Lo increíble no es sólo el porcentaje de transgresión (muy alto, por cierto). ¡Es la transgresión misma! Para el caso, 56% o 3% da igual: ¿por qué sucede? Pero más aún: ¿por qué es normal cometer tan impunemente estos actos y los naturalizamos con tanta facilidad?
Uno de esos mismos alumnos que participó en la investigación decía ante mi pregunta de si manejaba con algún trago encima: “sí, lo hago”. “¿Y si atropellas a alguien?”, interrogué. “Salgo huyendo”, fue su respuesta cruda. “¿Y si hay un policía cerca de la escena?”, volví a preguntar algo sorprendido. “¡Lo pisteo!... Si son todos unos corruptos esos”, fue su consideración final.
El problema es complejo y sirve para ilustrar cómo funcionamos como sociedad. ¿Podría explicarse el fenómeno en cuestión del irrespeto de los semáforos en rojo (o lo que agregó luego el estudiante) apelando simplemente a la “torpeza” de los choferes? Eso sería demasiado sencillo, y fundamentalmente: incorrecto. Invocar actitudes morales “buenas” o “malas” por parte de los actores implicados es un reduccionismo peligroso. Hay que ver el fenómeno en su conjunto: ¿cómo obtuvieron sus licencias esos pilotos, o el joven en cuestión? ¿Quién supervisa su trabajo? ¿Por qué los órganos de control estatal no son lo suficiente estrictos para impedir esto? ¿Por qué la población no reacciona indignada ante la situación?
....
__LA CONSIGNA__: Continúa el texto sobre el irrespeto de los semáforos en rojo a partir de su última oración.

__Entradas del conjunto de datos__:
....
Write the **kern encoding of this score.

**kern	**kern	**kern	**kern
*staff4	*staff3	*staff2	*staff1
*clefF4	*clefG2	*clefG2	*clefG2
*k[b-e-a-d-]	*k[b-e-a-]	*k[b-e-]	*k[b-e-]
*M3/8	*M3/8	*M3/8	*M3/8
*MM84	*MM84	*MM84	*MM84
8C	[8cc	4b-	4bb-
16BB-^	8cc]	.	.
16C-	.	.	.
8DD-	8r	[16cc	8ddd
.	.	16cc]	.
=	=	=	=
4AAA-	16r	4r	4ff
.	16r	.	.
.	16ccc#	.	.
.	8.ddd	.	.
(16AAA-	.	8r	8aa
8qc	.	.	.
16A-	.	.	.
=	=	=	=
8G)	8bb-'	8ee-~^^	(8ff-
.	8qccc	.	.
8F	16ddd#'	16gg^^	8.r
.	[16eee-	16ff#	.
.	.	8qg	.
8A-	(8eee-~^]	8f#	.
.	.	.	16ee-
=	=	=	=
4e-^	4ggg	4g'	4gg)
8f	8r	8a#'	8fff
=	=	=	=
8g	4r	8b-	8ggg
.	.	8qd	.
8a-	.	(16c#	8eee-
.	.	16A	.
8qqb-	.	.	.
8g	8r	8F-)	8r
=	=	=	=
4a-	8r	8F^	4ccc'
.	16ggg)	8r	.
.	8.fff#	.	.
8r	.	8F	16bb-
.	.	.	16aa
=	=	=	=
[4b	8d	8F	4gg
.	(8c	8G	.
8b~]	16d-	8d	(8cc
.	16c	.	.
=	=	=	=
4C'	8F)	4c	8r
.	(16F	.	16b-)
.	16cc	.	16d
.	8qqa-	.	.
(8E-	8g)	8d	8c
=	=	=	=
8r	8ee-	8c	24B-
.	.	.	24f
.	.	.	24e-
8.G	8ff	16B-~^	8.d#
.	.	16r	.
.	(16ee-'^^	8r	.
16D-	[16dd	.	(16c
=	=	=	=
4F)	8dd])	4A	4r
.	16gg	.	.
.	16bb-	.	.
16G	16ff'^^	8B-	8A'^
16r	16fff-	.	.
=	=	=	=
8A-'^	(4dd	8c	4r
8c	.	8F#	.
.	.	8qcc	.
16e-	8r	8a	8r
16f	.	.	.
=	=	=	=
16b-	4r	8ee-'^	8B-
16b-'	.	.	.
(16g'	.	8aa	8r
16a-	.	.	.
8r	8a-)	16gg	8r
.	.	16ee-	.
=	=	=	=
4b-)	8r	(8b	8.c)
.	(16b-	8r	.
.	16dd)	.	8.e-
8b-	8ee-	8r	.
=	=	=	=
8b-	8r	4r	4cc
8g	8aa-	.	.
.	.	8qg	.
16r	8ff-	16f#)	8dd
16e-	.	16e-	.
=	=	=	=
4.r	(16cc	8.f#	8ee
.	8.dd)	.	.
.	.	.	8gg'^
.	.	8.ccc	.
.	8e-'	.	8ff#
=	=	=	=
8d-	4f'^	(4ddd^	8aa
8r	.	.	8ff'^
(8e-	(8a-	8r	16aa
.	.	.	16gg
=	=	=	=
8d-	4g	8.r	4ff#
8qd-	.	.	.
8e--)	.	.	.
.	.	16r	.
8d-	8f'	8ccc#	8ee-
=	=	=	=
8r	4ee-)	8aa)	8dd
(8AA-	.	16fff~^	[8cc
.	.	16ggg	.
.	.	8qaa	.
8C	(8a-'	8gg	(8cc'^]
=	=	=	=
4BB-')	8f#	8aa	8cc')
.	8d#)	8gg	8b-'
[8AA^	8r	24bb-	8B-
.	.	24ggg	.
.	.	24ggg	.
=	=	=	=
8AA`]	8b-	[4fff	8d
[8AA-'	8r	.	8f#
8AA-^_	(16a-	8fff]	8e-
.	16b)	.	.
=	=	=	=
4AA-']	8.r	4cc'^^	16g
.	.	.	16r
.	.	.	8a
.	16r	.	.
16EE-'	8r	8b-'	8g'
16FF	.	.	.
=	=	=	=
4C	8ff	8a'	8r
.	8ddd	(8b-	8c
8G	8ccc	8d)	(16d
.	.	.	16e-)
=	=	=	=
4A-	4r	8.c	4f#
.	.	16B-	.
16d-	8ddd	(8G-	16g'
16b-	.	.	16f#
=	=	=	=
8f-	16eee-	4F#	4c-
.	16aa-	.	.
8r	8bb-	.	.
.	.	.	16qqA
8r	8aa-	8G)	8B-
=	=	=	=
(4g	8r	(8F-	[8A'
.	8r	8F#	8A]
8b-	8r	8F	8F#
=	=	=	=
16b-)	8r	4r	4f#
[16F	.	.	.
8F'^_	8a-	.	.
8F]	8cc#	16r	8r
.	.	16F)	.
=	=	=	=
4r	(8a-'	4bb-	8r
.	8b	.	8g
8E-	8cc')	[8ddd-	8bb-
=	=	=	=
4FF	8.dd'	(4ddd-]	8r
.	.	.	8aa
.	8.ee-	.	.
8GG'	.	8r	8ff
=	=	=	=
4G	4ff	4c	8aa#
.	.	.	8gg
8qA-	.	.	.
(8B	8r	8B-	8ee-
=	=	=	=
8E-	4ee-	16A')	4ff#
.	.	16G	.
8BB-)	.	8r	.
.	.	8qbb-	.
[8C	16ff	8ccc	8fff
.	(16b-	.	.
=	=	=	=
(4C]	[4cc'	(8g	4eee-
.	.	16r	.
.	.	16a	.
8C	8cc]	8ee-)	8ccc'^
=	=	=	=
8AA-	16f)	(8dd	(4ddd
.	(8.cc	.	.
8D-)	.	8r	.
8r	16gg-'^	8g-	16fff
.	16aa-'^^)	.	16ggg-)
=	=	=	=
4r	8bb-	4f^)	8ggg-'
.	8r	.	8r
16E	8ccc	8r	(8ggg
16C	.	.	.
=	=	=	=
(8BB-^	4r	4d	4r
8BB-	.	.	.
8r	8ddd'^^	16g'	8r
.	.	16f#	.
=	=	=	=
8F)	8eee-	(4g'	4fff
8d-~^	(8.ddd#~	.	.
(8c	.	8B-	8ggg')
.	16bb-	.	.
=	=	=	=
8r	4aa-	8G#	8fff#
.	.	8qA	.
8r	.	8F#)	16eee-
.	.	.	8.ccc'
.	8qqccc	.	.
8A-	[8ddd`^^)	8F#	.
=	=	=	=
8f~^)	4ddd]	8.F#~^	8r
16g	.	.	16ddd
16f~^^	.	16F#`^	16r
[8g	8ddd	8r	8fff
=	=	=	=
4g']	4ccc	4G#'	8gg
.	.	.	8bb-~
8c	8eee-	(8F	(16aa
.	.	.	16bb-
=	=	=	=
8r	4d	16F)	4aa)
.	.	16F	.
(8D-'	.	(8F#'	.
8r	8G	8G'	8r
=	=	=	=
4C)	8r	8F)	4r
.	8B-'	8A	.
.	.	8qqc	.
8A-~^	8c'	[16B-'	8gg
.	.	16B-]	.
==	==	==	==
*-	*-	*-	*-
....
__RESPUESTA__:
Visto así, las cosas se complejizan, pues va quedando claro que se trata de un problema social, cultural, que rebasa en mucho actitudes personales. En definitiva: un problema ciudadano (de la civitas latina), o político (de la polis griega). “Una” conducta transgresora determinada puede ser producto de una psicopatología (un violador, un asesino en serie, un estafador); cuando la misma pasa a ser “normal”, cultural, hecha por todo el mundo, no es una cosa aislada, “enfermiza”, sino un eslabón más de una larga cadena. ¿Dónde arranca la impunidad? ¡No en el chofer! ¡No en el jovencito que puede ufanarse de comprar una licencia de conducir o sobornar a un policía! Ellos son expresión de esa impunidad histórica que nos determina, que recorre toda nuestra historia y se presentifica hoy descarnadamente en cada acto puntual.
¿Por qué histórica? Porque no inicia en ese piloto concreto de carne y hueso que hoy, tranquilo, atraviesa el semáforo en rojo. Esa conducta determinada –reprochable sin dudas– es producto de una acumulación de causas. Si el marco general donde se vive fomenta la impunidad, el autoritarismo, el irrespeto del más débil, ¿por qué el piloto sería distinto? En Guatemala, desde hace siglos el que manda hace lo que quiere sin freno: el varón sobre la mujer, el ladino sobre el indígena, el adulto sobre el joven o el niño, el que está “arriba” sobre el que está “abajo” –¿quién se hace responsable de los 245,000 muertos en la guerra, por ejemplo?–.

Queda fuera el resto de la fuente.